What needs to be done
Transcribe the records that follow. Keep every word exactly, and drop the pictures.

Records contained in a dataset:
══════════════════════════════

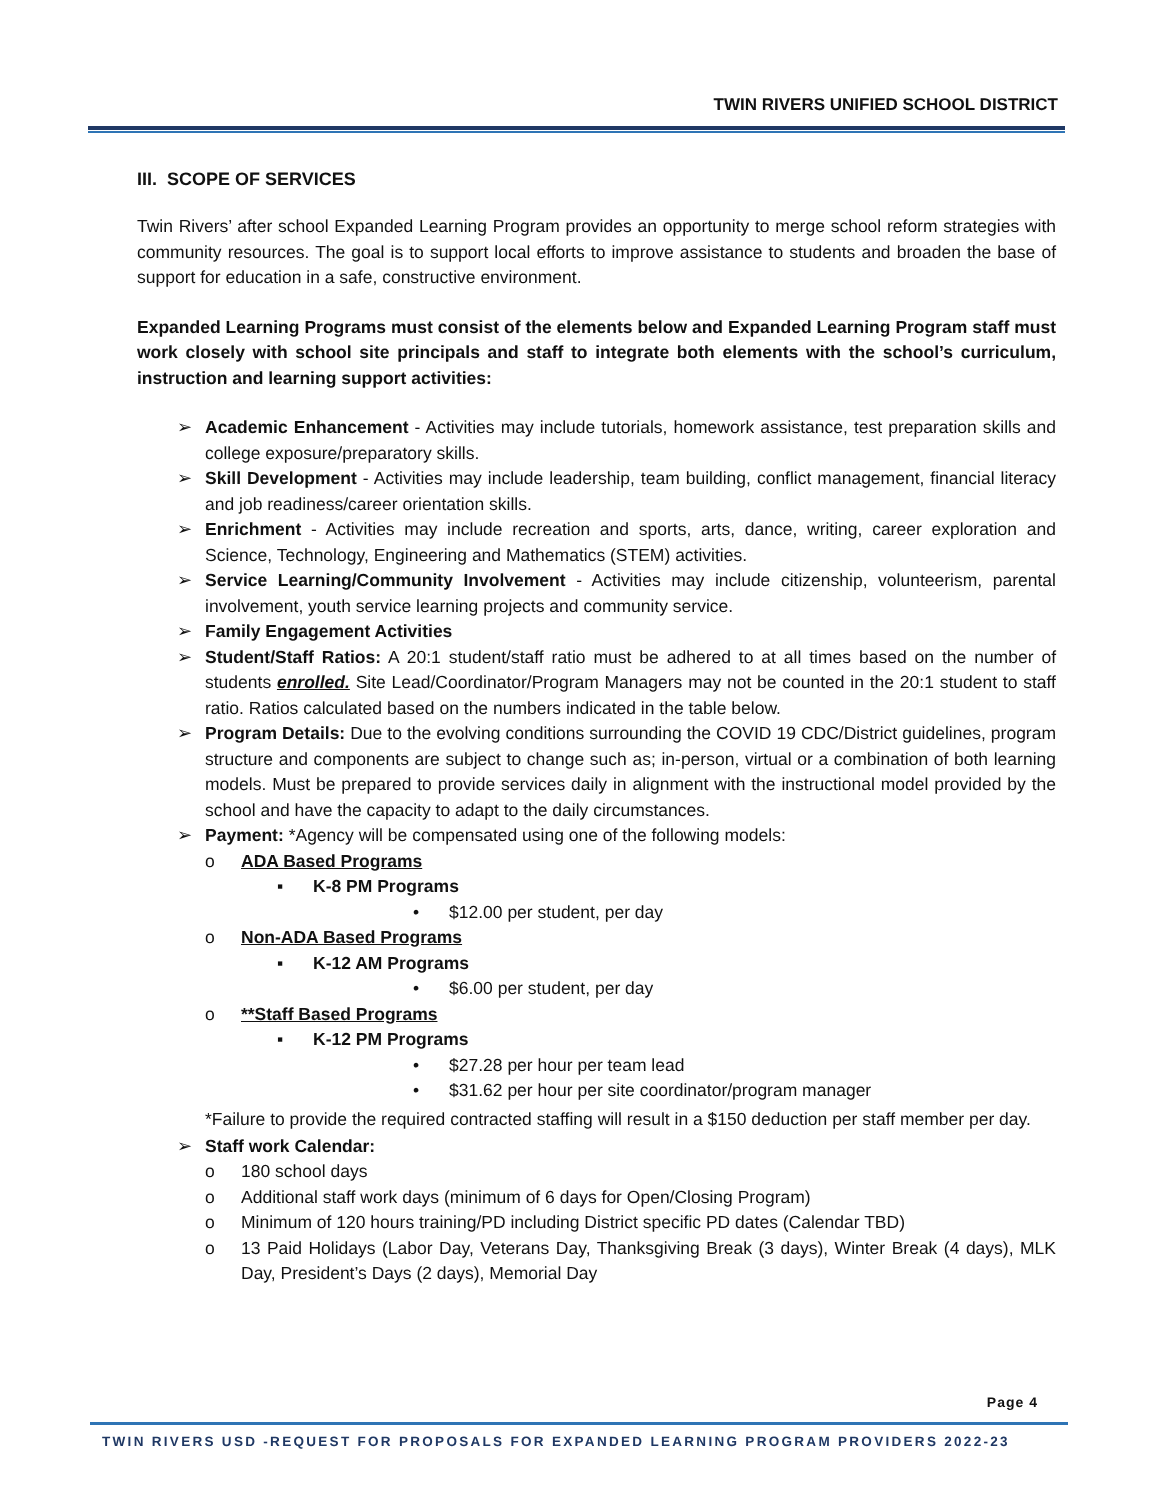TWIN RIVERS UNIFIED SCHOOL DISTRICT
III. SCOPE OF SERVICES
Twin Rivers’ after school Expanded Learning Program provides an opportunity to merge school reform strategies with community resources. The goal is to support local efforts to improve assistance to students and broaden the base of support for education in a safe, constructive environment.
Expanded Learning Programs must consist of the elements below and Expanded Learning Program staff must work closely with school site principals and staff to integrate both elements with the school’s curriculum, instruction and learning support activities:
➢ Academic Enhancement - Activities may include tutorials, homework assistance, test preparation skills and college exposure/preparatory skills.
➢ Skill Development - Activities may include leadership, team building, conflict management, financial literacy and job readiness/career orientation skills.
➢ Enrichment - Activities may include recreation and sports, arts, dance, writing, career exploration and Science, Technology, Engineering and Mathematics (STEM) activities.
➢ Service Learning/Community Involvement - Activities may include citizenship, volunteerism, parental involvement, youth service learning projects and community service.
➢ Family Engagement Activities
➢ Student/Staff Ratios: A 20:1 student/staff ratio must be adhered to at all times based on the number of students enrolled. Site Lead/Coordinator/Program Managers may not be counted in the 20:1 student to staff ratio. Ratios calculated based on the numbers indicated in the table below.
➢ Program Details: Due to the evolving conditions surrounding the COVID 19 CDC/District guidelines, program structure and components are subject to change such as; in-person, virtual or a combination of both learning models. Must be prepared to provide services daily in alignment with the instructional model provided by the school and have the capacity to adapt to the daily circumstances.
➢ Payment: *Agency will be compensated using one of the following models:
o ADA Based Programs
▪ K-8 PM Programs
• $12.00 per student, per day
o Non-ADA Based Programs
▪ K-12 AM Programs
• $6.00 per student, per day
o **Staff Based Programs
▪ K-12 PM Programs
• $27.28 per hour per team lead
• $31.62 per hour per site coordinator/program manager
*Failure to provide the required contracted staffing will result in a $150 deduction per staff member per day.
➢ Staff work Calendar:
o 180 school days
o Additional staff work days (minimum of 6 days for Open/Closing Program)
o Minimum of 120 hours training/PD including District specific PD dates (Calendar TBD)
o 13 Paid Holidays (Labor Day, Veterans Day, Thanksgiving Break (3 days), Winter Break (4 days), MLK Day, President’s Days (2 days), Memorial Day
Page 4
TWIN RIVERS USD -REQUEST FOR PROPOSALS FOR EXPANDED LEARNING PROGRAM PROVIDERS 2022-23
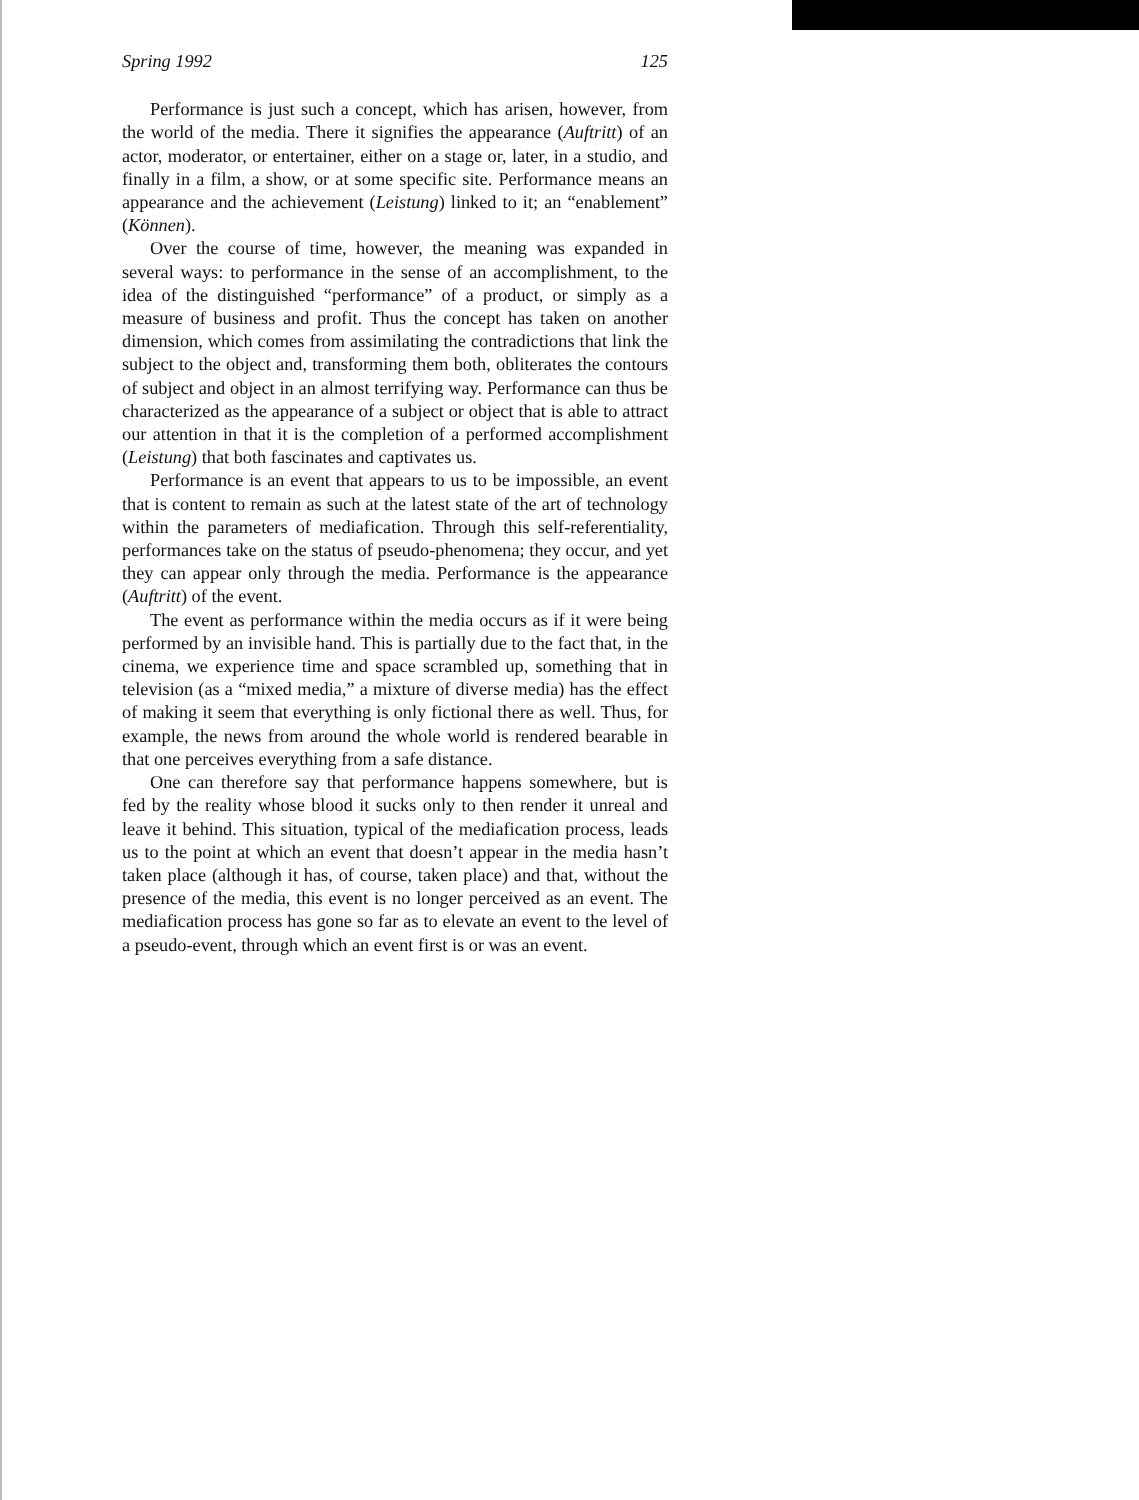Spring 1992 125
Performance is just such a concept, which has arisen, however, from the world of the media. There it signifies the appearance (Auftritt) of an actor, moderator, or entertainer, either on a stage or, later, in a studio, and finally in a film, a show, or at some specific site. Performance means an appearance and the achievement (Leistung) linked to it; an “enablement” (Können).
Over the course of time, however, the meaning was expanded in several ways: to performance in the sense of an accomplishment, to the idea of the distinguished “performance” of a product, or simply as a measure of business and profit. Thus the concept has taken on another dimension, which comes from assimilating the contradictions that link the subject to the object and, transforming them both, obliterates the contours of subject and object in an almost terrifying way. Performance can thus be characterized as the appearance of a subject or object that is able to attract our attention in that it is the completion of a performed accomplishment (Leistung) that both fascinates and captivates us.
Performance is an event that appears to us to be impossible, an event that is content to remain as such at the latest state of the art of technology within the parameters of mediafication. Through this self-referentiality, performances take on the status of pseudo-phenomena; they occur, and yet they can appear only through the media. Performance is the appearance (Auftritt) of the event.
The event as performance within the media occurs as if it were being performed by an invisible hand. This is partially due to the fact that, in the cinema, we experience time and space scrambled up, something that in television (as a “mixed media,” a mixture of diverse media) has the effect of making it seem that everything is only fictional there as well. Thus, for example, the news from around the whole world is rendered bearable in that one perceives everything from a safe distance.
One can therefore say that performance happens somewhere, but is fed by the reality whose blood it sucks only to then render it unreal and leave it behind. This situation, typical of the mediafication process, leads us to the point at which an event that doesn’t appear in the media hasn’t taken place (although it has, of course, taken place) and that, without the presence of the media, this event is no longer perceived as an event. The mediafication process has gone so far as to elevate an event to the level of a pseudo-event, through which an event first is or was an event.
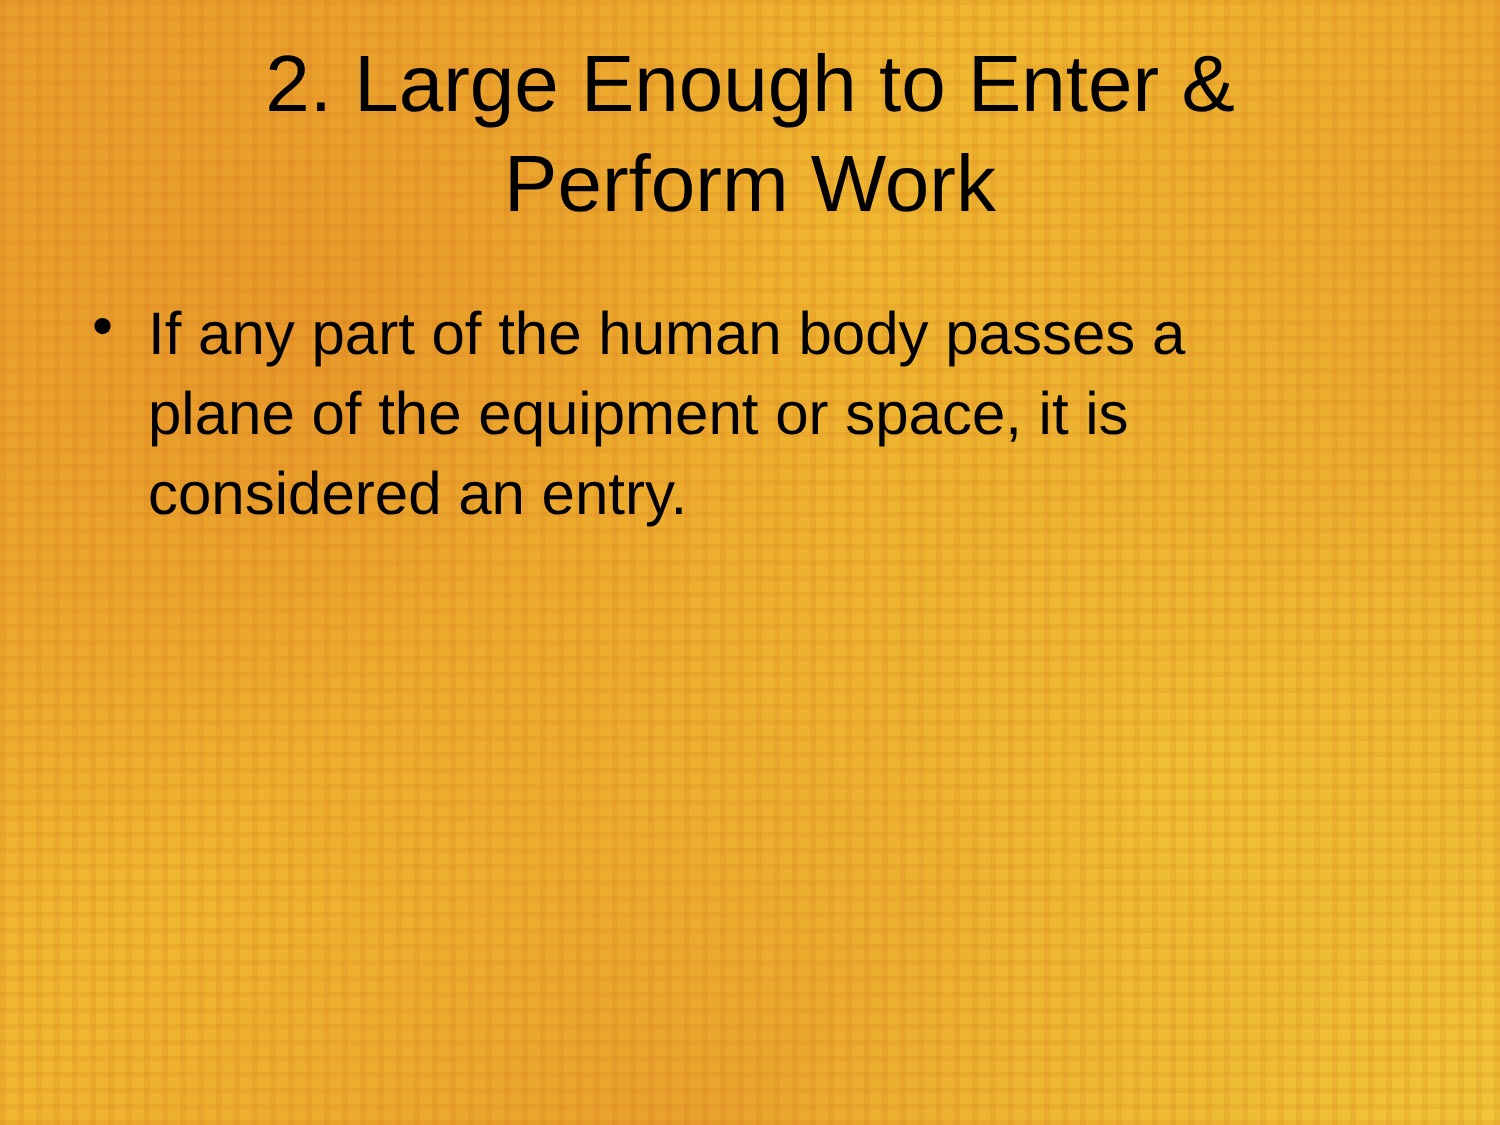2. Large Enough to Enter &
Perform Work
• If any part of the human body passes a plane of the equipment or space, it is considered an entry.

══════════════════════════════

Answer for the task
TWIN RIVERS UNIFIED SCHOOL DISTRICT
III. SCOPE OF SERVICES
Twin Rivers’ after school Expanded Learning Program provides an opportunity to merge school reform strategies with community resources. The goal is to support local efforts to improve assistance to students and broaden the base of support for education in a safe, constructive environment.
Expanded Learning Programs must consist of the elements below and Expanded Learning Program staff must work closely with school site principals and staff to integrate both elements with the school’s curriculum, instruction and learning support activities:
➢ Academic Enhancement - Activities may include tutorials, homework assistance, test preparation skills and college exposure/preparatory skills.
➢ Skill Development - Activities may include leadership, team building, conflict management, financial literacy and job readiness/career orientation skills.
➢ Enrichment - Activities may include recreation and sports, arts, dance, writing, career exploration and Science, Technology, Engineering and Mathematics (STEM) activities.
➢ Service Learning/Community Involvement - Activities may include citizenship, volunteerism, parental involvement, youth service learning projects and community service.
➢ Family Engagement Activities
➢ Student/Staff Ratios: A 20:1 student/staff ratio must be adhered to at all times based on the number of students enrolled. Site Lead/Coordinator/Program Managers may not be counted in the 20:1 student to staff ratio. Ratios calculated based on the numbers indicated in the table below.
➢ Program Details: Due to the evolving conditions surrounding the COVID 19 CDC/District guidelines, program structure and components are subject to change such as; in-person, virtual or a combination of both learning models. Must be prepared to provide services daily in alignment with the instructional model provided by the school and have the capacity to adapt to the daily circumstances.
➢ Payment: *Agency will be compensated using one of the following models:
o ADA Based Programs
▪ K-8 PM Programs
• $12.00 per student, per day
o Non-ADA Based Programs
▪ K-12 AM Programs
• $6.00 per student, per day
o **Staff Based Programs
▪ K-12 PM Programs
• $27.28 per hour per team lead
• $31.62 per hour per site coordinator/program manager
*Failure to provide the required contracted staffing will result in a $150 deduction per staff member per day.
➢ Staff work Calendar:
o 180 school days
o Additional staff work days (minimum of 6 days for Open/Closing Program)
o Minimum of 120 hours training/PD including District specific PD dates (Calendar TBD)
o 13 Paid Holidays (Labor Day, Veterans Day, Thanksgiving Break (3 days), Winter Break (4 days), MLK Day, President’s Days (2 days), Memorial Day
Page 4
TWIN RIVERS USD -REQUEST FOR PROPOSALS FOR EXPANDED LEARNING PROGRAM PROVIDERS 2022-23
Spring 1992 125
Performance is just such a concept, which has arisen, however, from the world of the media. There it signifies the appearance (Auftritt) of an actor, moderator, or entertainer, either on a stage or, later, in a studio, and finally in a film, a show, or at some specific site. Performance means an appearance and the achievement (Leistung) linked to it; an “enablement” (Können).
Over the course of time, however, the meaning was expanded in several ways: to performance in the sense of an accomplishment, to the idea of the distinguished “performance” of a product, or simply as a measure of business and profit. Thus the concept has taken on another dimension, which comes from assimilating the contradictions that link the subject to the object and, transforming them both, obliterates the contours of subject and object in an almost terrifying way. Performance can thus be characterized as the appearance of a subject or object that is able to attract our attention in that it is the completion of a performed accomplishment (Leistung) that both fascinates and captivates us.
Performance is an event that appears to us to be impossible, an event that is content to remain as such at the latest state of the art of technology within the parameters of mediafication. Through this self-referentiality, performances take on the status of pseudo-phenomena; they occur, and yet they can appear only through the media. Performance is the appearance (Auftritt) of the event.
The event as performance within the media occurs as if it were being performed by an invisible hand. This is partially due to the fact that, in the cinema, we experience time and space scrambled up, something that in television (as a “mixed media,” a mixture of diverse media) has the effect of making it seem that everything is only fictional there as well. Thus, for example, the news from around the whole world is rendered bearable in that one perceives everything from a safe distance.
One can therefore say that performance happens somewhere, but is fed by the reality whose blood it sucks only to then render it unreal and leave it behind. This situation, typical of the mediafication process, leads us to the point at which an event that doesn’t appear in the media hasn’t taken place (although it has, of course, taken place) and that, without the presence of the media, this event is no longer perceived as an event. The mediafication process has gone so far as to elevate an event to the level of a pseudo-event, through which an event first is or was an event.
2. Large Enough to Enter &
Perform Work
• If any part of the human body passes a plane of the equipment or space, it is considered an entry.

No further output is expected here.